Somewhere in the curtain there was a small hole. It meant nothing in daylight. But now, in the moonlight, it breathed.
A ray.
How strange. The ray did not begin at the curtain. It began halfway, as if it had simply come into being in the middle of the air, without origin, without reason. It ended in a bright white patch on the wall. Clear. Present.
Thin as a thought, white as light that had already traveled so far, from the sun to the moon, from the moon to this curtain, to this hole, to here. A journey of hundreds of millions of miles, ending in a bedroom. In silence. Unnoticed.
Almost unnoticed.
The wall shone. The curtain said nothing.
For a moment there was only that: the patch, the ray, the darkness around it. No explanation.
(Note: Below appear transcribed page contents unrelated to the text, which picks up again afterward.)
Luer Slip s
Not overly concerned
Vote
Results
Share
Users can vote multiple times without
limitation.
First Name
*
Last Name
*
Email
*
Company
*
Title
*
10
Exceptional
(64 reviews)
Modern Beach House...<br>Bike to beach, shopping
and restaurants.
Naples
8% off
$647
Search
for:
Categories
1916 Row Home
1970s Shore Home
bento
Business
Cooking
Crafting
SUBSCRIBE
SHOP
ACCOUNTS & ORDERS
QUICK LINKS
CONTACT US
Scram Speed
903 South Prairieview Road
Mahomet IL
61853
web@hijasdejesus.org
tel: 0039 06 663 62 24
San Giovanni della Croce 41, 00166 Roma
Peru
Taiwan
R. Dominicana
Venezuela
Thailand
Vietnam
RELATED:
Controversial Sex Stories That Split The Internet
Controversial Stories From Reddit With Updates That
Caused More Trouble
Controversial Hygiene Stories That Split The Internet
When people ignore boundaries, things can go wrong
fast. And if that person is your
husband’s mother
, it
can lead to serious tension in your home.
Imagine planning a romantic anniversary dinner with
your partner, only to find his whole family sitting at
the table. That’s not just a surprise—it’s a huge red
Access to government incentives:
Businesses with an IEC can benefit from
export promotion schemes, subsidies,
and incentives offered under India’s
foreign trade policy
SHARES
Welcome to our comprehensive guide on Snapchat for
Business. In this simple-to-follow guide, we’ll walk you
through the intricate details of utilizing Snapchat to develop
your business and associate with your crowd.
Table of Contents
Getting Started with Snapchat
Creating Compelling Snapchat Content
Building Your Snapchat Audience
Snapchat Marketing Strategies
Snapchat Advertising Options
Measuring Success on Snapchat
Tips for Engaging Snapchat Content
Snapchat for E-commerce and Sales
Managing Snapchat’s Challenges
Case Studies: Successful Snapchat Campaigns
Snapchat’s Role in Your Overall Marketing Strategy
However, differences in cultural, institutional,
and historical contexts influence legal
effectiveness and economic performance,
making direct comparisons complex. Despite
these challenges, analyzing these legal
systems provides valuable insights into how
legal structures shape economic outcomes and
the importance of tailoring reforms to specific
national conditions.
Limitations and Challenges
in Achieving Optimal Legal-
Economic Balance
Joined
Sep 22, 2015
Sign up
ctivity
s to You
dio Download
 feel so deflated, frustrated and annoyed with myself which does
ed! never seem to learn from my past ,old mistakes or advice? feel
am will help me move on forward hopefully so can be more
Only something there that should not have been.
Then the thinking began.
How can this be? The light comes from outside. The curtain is the source. But the ray does not begin there. It disappears there. As if the source erases itself.
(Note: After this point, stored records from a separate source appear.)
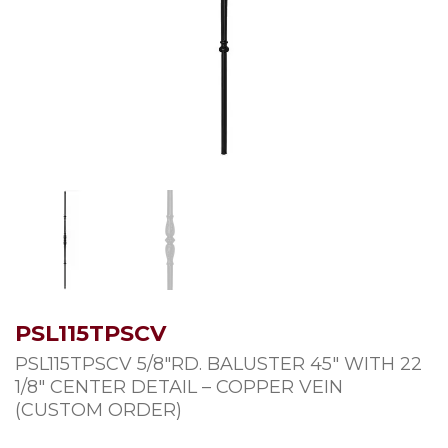
PSL115TPSCV
PSL115TPSCV 5/8″RD. BALUSTER 45″ WITH 22
1/8″ CENTER DETAIL – COPPER VEIN
(CUSTOM ORDER)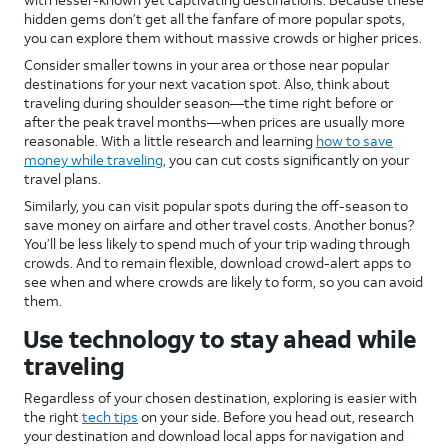
hidden gems don’t get all the fanfare of more popular spots,
you can explore them without massive crowds or higher prices.
Consider smaller towns in your area or those near popular
destinations for your next vacation spot. Also, think about
traveling during shoulder season—the time right before or
after the peak travel months—when prices are usually more
reasonable. With a little research and learning
how to save
money while traveling
, you can cut costs significantly on your
travel plans.
Similarly, you can visit popular spots during the off-season to
save money on airfare and other travel costs. Another bonus?
You’ll be less likely to spend much of your trip wading through
crowds. And to remain flexible, download crowd-alert apps to
see when and where crowds are likely to form, so you can avoid
them.
Use technology to stay ahead while
traveling
Regardless of your chosen destination, exploring is easier with
the right
tech tips
on your side. Before you head out, research
your destination and download local apps for navigation and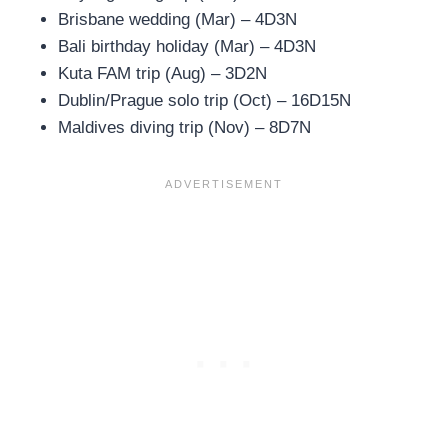
Brisbane wedding (Mar) – 4D3N
Bali birthday holiday (Mar) – 4D3N
Kuta FAM trip (Aug) – 3D2N
Dublin/Prague solo trip (Oct) – 16D15N
Maldives diving trip (Nov) – 8D7N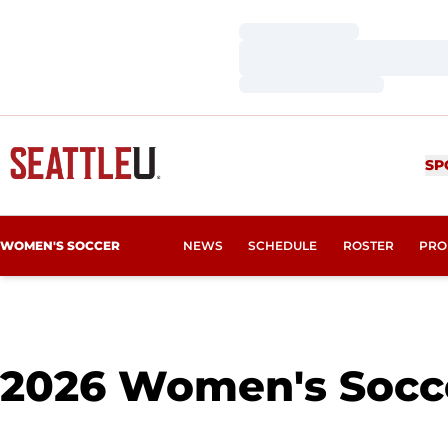
Loading…
Loading…
Loading…
SP
WOMEN'S SOCCER
NEWS
SCHEDULE
ROSTER
PRO
2026
Women's Socce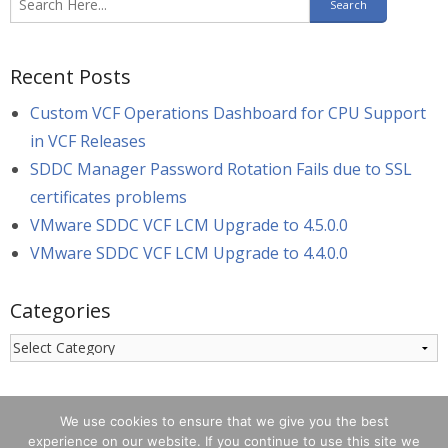
Recent Posts
Custom VCF Operations Dashboard for CPU Support
in VCF Releases
SDDC Manager Password Rotation Fails due to SSL
certificates problems
VMware SDDC VCF LCM Upgrade to 4.5.0.0
VMware SDDC VCF LCM Upgrade to 4.4.0.0
Categories
Categories
We use cookies to ensure that we give you the best
experience on our website. If you continue to use this site we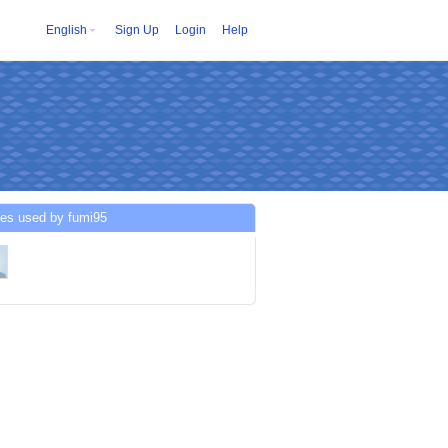
English
Sign Up
Login
Help
ces used by fumi95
Perhaps, I thought, a faint glow seeps around the hole into the room. Invisible. A haze. And that haze drowns out the ray precisely where it should be strongest.
The wall appears to be the source. But the wall only receives.
I kept looking for a while. Only because the ray was there. The moonlight, that old, borrowed light, had already come such a long way to be here. In this room. On this wall.
I fell asleep. The ray remained until the morning came.